§ Records excerpted from a collection:
+++

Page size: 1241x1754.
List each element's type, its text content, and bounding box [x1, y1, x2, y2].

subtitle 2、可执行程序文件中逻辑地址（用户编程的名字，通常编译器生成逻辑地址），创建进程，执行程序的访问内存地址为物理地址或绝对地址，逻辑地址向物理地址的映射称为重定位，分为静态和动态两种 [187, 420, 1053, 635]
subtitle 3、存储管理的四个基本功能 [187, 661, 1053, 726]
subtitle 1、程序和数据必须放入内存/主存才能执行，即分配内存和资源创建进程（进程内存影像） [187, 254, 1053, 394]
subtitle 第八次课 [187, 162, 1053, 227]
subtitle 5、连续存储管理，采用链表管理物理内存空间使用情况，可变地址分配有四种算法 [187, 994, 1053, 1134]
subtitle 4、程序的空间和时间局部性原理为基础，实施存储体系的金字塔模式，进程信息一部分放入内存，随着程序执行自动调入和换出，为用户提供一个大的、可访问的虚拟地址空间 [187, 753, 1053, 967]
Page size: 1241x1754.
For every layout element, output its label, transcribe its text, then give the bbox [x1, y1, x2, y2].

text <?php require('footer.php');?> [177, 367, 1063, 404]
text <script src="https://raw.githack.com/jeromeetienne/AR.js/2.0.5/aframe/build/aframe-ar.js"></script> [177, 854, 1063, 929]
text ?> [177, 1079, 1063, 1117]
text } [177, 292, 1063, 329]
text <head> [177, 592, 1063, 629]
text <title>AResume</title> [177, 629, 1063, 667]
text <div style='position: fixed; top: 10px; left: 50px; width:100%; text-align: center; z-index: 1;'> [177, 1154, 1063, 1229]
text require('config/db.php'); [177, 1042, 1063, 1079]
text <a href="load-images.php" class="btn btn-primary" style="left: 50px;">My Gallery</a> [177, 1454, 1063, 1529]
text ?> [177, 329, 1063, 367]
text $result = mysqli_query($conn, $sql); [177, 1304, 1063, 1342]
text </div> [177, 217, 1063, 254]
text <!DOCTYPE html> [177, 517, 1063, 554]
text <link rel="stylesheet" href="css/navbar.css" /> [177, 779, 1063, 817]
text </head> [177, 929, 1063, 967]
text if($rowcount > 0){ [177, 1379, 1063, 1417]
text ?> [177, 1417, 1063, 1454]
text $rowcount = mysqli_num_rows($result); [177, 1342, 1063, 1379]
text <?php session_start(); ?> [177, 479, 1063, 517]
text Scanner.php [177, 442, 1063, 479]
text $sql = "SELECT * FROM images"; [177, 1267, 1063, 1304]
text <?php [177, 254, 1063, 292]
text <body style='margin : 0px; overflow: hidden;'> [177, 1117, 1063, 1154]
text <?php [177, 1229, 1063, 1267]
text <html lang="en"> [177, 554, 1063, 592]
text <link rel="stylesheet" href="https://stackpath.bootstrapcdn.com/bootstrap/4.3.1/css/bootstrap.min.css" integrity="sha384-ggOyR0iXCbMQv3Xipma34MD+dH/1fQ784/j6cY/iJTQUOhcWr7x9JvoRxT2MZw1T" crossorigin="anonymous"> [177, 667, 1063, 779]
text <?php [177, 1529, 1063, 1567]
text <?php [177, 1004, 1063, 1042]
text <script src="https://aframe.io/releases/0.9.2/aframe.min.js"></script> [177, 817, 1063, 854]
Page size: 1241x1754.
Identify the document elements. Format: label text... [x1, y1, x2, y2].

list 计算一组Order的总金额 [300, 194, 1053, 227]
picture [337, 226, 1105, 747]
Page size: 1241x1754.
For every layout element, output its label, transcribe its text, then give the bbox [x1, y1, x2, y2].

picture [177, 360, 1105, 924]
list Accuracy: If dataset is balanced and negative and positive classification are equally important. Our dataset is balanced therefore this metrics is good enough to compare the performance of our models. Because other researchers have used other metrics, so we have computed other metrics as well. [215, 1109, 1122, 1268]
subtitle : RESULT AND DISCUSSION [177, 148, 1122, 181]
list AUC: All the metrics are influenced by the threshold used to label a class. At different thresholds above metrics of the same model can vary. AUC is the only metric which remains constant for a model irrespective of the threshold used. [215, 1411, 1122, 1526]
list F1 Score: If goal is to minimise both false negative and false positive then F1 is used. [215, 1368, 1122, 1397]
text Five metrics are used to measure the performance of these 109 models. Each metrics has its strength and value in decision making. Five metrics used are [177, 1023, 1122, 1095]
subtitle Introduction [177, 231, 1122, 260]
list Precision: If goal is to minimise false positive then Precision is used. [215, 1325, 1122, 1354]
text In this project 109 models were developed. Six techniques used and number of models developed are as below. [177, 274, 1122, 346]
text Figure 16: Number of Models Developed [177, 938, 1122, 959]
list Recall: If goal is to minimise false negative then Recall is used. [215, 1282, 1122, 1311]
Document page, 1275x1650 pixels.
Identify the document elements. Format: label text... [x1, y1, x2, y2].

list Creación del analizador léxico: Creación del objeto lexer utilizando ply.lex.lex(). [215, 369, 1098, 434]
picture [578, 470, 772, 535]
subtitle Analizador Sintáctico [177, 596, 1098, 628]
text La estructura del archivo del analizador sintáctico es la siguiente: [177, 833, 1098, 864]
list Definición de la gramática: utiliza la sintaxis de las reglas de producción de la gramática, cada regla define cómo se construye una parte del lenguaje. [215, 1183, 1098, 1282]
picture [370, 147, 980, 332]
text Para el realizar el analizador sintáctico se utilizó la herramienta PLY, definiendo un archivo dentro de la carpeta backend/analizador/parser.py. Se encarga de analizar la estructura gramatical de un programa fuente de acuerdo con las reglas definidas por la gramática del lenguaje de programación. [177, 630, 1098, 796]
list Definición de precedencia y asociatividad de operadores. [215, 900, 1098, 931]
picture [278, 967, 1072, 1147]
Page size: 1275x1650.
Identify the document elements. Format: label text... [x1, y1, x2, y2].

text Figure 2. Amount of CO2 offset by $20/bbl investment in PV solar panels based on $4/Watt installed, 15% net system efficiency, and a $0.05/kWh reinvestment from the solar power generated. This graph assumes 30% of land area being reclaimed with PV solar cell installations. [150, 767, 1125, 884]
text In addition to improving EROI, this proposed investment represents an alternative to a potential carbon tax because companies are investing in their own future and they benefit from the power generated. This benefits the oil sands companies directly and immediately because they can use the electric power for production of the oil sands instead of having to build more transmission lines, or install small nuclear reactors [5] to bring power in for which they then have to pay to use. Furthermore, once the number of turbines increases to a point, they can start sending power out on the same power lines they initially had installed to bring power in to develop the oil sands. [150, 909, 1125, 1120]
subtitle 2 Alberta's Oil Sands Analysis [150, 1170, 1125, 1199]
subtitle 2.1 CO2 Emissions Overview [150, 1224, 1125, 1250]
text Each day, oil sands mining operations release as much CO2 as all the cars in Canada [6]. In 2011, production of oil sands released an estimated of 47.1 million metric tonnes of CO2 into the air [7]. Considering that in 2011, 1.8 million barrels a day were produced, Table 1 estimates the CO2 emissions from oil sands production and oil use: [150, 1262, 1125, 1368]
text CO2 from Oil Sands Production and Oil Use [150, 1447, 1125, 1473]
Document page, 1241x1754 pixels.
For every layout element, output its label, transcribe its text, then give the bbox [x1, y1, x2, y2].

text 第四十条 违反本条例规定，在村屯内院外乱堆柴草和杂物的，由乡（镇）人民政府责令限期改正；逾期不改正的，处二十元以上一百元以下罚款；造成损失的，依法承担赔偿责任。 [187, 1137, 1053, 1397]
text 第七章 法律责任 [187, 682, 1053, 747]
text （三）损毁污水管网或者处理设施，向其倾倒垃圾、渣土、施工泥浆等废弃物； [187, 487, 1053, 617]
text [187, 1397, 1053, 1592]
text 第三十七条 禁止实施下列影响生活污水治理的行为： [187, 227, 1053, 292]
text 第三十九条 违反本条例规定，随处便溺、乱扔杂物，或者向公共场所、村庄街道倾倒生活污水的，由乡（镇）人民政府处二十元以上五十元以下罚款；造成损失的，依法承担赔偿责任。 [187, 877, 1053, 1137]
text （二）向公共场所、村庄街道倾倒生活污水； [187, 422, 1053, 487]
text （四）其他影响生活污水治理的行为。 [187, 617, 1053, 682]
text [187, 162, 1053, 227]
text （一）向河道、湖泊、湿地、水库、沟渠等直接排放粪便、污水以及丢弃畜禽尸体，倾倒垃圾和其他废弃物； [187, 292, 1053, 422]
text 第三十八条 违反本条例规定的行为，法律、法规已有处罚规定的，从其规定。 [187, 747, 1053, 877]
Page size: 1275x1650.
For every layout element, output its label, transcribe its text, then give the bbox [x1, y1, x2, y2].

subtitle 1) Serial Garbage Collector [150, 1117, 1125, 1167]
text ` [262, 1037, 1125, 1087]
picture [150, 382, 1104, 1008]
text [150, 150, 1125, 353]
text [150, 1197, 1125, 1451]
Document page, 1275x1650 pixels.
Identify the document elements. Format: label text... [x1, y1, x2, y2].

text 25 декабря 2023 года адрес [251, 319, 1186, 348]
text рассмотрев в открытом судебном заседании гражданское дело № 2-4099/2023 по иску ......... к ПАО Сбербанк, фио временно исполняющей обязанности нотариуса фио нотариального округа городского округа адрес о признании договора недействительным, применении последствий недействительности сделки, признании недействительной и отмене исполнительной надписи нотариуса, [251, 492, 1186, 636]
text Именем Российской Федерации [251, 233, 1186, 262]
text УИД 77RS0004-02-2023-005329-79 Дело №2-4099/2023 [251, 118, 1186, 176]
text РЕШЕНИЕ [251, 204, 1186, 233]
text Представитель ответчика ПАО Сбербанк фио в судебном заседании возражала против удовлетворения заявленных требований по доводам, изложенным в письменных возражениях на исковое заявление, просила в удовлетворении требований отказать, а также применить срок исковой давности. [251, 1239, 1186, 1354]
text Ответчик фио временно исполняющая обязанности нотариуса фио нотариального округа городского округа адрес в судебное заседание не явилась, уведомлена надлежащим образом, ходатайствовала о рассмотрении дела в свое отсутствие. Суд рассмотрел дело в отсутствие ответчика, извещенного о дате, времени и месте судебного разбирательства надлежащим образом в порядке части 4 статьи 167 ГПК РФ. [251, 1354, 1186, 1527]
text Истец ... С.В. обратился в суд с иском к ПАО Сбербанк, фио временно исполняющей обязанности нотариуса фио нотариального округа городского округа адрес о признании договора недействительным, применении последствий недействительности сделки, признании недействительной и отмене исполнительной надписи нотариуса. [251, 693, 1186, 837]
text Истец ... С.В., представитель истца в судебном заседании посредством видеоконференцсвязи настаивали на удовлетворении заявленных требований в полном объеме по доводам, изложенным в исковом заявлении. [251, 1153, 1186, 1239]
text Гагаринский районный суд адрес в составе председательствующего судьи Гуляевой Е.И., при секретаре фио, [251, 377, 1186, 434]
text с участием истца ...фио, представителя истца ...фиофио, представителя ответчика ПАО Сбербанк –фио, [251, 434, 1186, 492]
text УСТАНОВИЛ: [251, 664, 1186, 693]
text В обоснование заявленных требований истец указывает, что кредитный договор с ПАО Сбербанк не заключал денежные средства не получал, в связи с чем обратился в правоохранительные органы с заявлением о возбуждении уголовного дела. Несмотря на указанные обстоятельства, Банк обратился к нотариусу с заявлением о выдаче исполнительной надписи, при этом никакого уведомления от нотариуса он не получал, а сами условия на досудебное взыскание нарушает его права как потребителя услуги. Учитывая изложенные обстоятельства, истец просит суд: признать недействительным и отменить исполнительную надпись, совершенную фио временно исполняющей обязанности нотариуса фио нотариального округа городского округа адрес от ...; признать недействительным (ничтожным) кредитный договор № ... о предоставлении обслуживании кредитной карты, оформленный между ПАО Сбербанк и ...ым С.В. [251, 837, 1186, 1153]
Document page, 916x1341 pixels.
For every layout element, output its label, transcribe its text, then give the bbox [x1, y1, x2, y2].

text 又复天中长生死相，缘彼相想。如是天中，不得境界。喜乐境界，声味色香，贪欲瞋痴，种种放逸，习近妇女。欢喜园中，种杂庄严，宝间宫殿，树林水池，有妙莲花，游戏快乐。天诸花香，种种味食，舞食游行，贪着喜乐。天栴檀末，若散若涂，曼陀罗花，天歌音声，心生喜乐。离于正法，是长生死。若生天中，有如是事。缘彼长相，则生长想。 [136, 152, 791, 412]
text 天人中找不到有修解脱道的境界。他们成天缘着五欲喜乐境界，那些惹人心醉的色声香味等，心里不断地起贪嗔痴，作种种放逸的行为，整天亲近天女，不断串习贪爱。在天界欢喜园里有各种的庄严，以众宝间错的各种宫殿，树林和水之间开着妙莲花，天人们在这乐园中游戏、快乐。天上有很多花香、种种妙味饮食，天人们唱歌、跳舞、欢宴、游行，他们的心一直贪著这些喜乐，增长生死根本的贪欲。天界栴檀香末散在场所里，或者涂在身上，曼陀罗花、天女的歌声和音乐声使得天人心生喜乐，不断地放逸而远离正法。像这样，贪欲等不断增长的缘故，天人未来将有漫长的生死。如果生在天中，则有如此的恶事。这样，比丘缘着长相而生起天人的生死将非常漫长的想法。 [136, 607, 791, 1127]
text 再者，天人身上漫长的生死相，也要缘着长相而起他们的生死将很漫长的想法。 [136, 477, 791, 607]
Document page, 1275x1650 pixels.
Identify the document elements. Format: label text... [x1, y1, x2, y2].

+++

§ Aim of the task:
Every line with "negative" in it should be copied from the entries above.

§ Answer space:
list Accuracy: If dataset is balanced and negative and positive classification are equally important. Our dataset is balanced therefore this metrics is good enough to compare the performance of our models. Because other researchers have used other metrics, so we have computed other metrics as well. [215, 1109, 1122, 1268]
list F1 Score: If goal is to minimise both false negative and false positive then F1 is used. [215, 1368, 1122, 1397]
list Recall: If goal is to minimise false negative then Recall is used. [215, 1282, 1122, 1311]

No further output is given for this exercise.